### Избранный отрывок
○ ○ ○ ○
Странички из англо-немецкого дневника: 3:0
       Перед отелем сборной Германии Mottram Hall дежурит констебль. Констебля зовут Доминик Кардэлл, вооружен он одним лишь портативным телефоном.
       И хотя немецкий любитель футбольных автографов проникнет туда, где пехота не пройдет и бронепоезд не промчится, героический Доминик действительно умудряется закрыть грудью все амбразуры. Заловив очередного "зайца", констебль отечески призывает его к порядку: "Ты хочешь, чтобы они стали чемпионами?" — "Yes." — "Тогда оставь их в покое". Надо же, действует.
       Зато в отеле каждый вечер склока. Игроков распихивают по номерам — спать. Президенты команд остаются перекинуться в картишки "по маленькой". Вице-президент Bayern Muenchen и президент клуба Werder из Бремена швыряются друг в друга картами — один неправильно записал висты.
○ ○ ○ ○
### Фрагмент данных
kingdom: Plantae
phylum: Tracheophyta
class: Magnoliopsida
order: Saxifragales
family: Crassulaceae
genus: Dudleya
○ ○ ○ ○
### Задания для выполнения
a) Ответьте по отрывку о сборной Германии на три вопроса.
(i) Как называется отель, в котором живет сборная Германии?
(ii) Чем вооружен констебль, дежурящий перед отелем?
(iii) Почему вице-президент Bayern Muenchen и президент клуба Werder швыряются друг в друга картами?
b) Верните точный фрагмент отрывка о сборной Германии, начиная со слов "Зато в отеле" и заканчивая словами "неправильно записал висты.".

### Ответы к заданиям
a)
(i) Mottram Hall.
(ii) Одним лишь портативным телефоном.
(iii) Один из них неправильно записал висты.

b)
Зато в отеле каждый вечер склока. Игроков распихивают по номерам — спать. Президенты команд остаются перекинуться в картишки "по маленькой". Вице-президент Bayern Muenchen и президент клуба Werder из Бремена швыряются друг в друга картами — один неправильно записал висты.